-- ASSIGNED TASK --
Turn the paragraph in the Olympics data project below that begins "In this project we will use data" into a short bulleted list that keeps its main facts.

Introduction
In this project we will use data from the 2021 Olympics. We will examine two different datasets. First we look at the medals for each team (or country) that obtained at least one medal. Second we will look at the final round discus throws for both men and women.
For the medal data we will use ggplot2
to visualize the number of medals for each team. For the discus data we will determine whether the samples follow a normal distribution using the Kolmogorov-Smirnov test and visual analysis of the data. We also compare the men and women’s results.
Section 1: Loading Packages and Data
Our primary packages for this project will be here
, ggplot2
, and reshape2
which we load below. We also will use ggpubr
for a QQ-plot.
library(here)
library(ggplot2)
library(ggpubr)
library(reshape2)
With our packages loaded we load our data below:
country_medals <- read.csv(here::here("csv", "Olympics2021", "country_medals.csv"))
discus_f_finals <- read.csv(here::here("csv", "Olympics2021", "discus_f_finals.csv"))

-- DATA SECTION --
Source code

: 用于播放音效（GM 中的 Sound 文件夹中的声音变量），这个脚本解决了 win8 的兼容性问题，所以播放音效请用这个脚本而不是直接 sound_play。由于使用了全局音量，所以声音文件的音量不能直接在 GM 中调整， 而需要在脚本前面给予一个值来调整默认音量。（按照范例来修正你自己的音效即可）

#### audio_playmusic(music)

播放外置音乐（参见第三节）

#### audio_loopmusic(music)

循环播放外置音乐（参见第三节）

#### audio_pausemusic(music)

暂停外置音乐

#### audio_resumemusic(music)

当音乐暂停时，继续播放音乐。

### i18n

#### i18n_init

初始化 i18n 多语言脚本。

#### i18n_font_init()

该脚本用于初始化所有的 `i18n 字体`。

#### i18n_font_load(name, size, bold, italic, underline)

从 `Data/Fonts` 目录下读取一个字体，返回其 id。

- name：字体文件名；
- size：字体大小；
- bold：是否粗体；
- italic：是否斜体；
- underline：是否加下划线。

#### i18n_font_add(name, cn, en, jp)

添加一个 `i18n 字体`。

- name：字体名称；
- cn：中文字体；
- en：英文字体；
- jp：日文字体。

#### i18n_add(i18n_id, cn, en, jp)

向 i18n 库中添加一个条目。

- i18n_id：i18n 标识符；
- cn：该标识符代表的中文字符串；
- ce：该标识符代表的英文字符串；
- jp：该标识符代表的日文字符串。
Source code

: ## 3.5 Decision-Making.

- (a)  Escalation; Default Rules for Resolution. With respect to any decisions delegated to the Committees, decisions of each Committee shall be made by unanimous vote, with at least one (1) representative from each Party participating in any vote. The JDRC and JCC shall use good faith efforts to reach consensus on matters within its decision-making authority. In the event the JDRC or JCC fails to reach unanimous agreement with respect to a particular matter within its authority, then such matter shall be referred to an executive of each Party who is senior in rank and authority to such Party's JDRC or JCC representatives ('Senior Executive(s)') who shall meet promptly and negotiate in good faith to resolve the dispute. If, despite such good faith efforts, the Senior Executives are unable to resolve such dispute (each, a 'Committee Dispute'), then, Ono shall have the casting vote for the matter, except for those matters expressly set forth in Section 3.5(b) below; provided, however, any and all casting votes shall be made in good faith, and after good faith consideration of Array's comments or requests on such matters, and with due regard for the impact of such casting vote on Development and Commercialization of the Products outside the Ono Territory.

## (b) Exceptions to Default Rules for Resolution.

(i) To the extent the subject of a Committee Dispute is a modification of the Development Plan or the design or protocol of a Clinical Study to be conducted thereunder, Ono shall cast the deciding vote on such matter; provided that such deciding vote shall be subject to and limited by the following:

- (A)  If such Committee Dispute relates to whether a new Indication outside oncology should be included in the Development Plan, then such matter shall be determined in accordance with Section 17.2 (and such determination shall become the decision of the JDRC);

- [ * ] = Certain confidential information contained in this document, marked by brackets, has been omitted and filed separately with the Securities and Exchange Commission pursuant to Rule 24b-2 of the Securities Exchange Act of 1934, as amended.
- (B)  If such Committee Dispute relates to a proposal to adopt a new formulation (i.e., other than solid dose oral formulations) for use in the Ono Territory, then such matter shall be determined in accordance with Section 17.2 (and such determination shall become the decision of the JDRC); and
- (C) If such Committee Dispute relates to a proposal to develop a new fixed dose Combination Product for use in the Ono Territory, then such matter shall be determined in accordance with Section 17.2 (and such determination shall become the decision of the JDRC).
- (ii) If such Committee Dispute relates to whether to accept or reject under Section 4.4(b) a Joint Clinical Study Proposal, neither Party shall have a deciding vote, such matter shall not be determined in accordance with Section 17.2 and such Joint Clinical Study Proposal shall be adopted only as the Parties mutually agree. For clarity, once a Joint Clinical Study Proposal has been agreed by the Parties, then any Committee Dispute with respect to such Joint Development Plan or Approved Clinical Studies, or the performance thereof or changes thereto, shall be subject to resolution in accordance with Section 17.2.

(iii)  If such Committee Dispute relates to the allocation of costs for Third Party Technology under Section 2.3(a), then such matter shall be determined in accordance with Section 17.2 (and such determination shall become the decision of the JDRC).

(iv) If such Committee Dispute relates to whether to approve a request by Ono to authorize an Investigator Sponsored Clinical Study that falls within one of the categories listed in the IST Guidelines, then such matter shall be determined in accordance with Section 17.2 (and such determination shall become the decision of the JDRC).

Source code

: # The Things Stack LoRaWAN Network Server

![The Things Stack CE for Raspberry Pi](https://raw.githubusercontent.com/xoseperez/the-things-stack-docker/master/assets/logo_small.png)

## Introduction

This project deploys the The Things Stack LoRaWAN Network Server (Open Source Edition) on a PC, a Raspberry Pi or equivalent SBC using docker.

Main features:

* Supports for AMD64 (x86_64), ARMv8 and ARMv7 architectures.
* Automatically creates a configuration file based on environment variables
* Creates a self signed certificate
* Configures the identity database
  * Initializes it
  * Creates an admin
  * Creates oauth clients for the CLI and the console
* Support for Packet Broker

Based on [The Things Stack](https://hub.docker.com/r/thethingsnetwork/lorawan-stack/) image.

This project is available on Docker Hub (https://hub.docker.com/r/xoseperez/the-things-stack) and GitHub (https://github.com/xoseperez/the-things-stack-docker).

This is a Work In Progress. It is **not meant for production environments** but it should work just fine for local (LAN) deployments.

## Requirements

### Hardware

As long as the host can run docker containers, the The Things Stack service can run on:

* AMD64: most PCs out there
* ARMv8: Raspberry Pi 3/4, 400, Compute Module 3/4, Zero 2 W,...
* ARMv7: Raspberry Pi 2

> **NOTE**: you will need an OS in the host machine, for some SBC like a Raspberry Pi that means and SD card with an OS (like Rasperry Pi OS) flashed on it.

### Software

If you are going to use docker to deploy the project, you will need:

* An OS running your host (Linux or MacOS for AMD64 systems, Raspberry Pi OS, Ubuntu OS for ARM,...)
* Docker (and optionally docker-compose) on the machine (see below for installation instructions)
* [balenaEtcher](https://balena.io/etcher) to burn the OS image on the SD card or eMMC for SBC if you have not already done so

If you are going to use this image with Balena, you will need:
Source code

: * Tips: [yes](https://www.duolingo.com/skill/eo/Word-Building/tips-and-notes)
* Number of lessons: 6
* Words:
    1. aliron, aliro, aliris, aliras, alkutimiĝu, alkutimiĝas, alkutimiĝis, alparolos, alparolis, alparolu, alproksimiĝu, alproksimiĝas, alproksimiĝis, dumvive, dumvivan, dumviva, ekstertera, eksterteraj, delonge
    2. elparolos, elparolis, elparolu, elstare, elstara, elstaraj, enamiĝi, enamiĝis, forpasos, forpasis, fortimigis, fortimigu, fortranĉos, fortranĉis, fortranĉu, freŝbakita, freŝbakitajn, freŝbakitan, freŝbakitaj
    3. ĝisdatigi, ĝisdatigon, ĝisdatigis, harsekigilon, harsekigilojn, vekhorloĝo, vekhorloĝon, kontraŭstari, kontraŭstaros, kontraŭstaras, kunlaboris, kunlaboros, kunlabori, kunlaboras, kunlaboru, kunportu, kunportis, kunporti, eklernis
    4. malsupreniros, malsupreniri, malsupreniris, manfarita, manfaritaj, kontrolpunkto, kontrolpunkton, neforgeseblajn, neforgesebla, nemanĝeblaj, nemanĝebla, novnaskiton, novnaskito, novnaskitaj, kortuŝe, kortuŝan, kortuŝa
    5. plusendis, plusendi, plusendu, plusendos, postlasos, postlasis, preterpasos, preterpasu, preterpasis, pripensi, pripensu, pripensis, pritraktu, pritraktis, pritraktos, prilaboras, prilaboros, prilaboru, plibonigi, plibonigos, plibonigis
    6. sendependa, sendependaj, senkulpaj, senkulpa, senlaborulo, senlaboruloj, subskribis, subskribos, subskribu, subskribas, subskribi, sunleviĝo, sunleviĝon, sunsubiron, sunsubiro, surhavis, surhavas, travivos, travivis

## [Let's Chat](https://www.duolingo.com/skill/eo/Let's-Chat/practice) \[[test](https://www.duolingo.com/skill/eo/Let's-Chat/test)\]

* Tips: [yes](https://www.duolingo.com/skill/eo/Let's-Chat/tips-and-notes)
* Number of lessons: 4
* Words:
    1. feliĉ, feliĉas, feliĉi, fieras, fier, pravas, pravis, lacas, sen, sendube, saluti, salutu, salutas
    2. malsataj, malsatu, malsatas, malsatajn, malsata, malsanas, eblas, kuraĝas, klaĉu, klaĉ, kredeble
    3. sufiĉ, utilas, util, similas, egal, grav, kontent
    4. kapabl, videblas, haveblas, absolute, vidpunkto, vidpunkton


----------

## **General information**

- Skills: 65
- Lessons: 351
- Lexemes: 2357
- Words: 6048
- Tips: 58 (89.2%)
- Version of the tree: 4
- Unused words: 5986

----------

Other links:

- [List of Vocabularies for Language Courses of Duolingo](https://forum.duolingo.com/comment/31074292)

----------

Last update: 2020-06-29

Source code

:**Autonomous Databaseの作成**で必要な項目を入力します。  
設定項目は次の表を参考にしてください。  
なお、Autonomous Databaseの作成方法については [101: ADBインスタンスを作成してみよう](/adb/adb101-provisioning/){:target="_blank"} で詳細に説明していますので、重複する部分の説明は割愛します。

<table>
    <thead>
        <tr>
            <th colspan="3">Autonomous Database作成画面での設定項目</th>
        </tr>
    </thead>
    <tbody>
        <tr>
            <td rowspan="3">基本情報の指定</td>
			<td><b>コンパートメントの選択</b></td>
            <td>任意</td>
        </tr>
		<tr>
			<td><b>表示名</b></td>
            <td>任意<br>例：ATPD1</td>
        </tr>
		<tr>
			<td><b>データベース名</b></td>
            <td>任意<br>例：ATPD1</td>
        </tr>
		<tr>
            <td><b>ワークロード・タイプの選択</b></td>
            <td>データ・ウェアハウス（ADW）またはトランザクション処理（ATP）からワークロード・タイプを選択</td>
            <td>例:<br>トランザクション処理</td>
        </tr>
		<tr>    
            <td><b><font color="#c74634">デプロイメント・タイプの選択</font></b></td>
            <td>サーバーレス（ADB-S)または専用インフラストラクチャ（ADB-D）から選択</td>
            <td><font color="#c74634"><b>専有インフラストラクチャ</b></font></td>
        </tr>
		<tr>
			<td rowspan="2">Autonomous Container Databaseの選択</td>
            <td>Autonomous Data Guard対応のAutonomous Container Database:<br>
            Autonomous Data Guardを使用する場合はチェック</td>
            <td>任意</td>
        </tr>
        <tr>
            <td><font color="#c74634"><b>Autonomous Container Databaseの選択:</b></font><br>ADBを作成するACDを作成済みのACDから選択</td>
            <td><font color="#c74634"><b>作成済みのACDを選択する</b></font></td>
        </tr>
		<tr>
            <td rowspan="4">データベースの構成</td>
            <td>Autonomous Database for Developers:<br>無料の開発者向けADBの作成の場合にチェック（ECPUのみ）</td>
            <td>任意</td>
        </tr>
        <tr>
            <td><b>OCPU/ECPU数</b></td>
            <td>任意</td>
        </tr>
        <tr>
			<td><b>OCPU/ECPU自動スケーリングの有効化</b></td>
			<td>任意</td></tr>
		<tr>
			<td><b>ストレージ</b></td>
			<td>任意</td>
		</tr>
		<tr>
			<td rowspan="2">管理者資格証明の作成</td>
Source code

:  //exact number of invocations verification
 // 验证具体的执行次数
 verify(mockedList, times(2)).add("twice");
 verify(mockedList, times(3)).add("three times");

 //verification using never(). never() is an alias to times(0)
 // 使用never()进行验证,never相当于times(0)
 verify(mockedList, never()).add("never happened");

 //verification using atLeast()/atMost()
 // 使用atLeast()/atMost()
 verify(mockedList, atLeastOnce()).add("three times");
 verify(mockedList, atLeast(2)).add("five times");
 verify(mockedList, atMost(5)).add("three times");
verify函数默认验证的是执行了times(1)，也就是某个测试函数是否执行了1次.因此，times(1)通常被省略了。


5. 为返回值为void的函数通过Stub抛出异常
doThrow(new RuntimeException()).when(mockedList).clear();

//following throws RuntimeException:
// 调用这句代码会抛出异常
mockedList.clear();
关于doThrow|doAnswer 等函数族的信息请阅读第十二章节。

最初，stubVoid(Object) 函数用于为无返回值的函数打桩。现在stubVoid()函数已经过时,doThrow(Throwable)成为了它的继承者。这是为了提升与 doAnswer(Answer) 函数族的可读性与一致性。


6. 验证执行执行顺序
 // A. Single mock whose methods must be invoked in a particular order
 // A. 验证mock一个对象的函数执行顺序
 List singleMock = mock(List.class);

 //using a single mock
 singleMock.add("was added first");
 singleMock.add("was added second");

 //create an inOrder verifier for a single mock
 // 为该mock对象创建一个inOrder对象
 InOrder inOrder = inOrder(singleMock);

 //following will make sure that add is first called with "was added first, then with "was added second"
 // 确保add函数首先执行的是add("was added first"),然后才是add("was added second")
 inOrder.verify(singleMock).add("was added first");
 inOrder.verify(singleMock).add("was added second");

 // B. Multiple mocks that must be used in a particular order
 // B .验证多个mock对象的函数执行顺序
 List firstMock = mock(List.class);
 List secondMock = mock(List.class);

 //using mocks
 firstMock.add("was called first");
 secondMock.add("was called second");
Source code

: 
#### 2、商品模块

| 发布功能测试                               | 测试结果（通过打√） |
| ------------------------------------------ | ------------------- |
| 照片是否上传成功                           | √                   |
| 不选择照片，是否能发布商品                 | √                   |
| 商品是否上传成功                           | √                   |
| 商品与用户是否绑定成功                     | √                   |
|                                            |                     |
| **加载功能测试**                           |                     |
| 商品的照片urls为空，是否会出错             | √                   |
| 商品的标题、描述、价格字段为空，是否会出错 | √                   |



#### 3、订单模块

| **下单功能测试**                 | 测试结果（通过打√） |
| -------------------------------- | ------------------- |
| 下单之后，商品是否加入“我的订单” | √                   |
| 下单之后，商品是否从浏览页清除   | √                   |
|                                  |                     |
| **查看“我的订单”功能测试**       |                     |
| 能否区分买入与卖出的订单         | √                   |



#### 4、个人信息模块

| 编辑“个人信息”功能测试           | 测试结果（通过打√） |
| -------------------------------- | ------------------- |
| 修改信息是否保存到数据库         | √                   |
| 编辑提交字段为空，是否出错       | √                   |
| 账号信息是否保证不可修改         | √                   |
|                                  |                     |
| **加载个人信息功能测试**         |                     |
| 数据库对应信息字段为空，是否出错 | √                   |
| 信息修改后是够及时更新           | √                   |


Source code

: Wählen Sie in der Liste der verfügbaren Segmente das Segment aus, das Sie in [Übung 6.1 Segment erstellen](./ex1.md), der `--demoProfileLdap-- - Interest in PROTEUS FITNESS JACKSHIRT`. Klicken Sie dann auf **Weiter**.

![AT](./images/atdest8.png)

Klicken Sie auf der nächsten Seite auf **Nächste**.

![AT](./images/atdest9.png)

-- ANSWER TO THIS EXERCISE --
- Data source: the 2021 Olympics
- Two datasets are examined:
  - medals for each team (or country) that won at least one medal
  - final-round discus throws for both men and women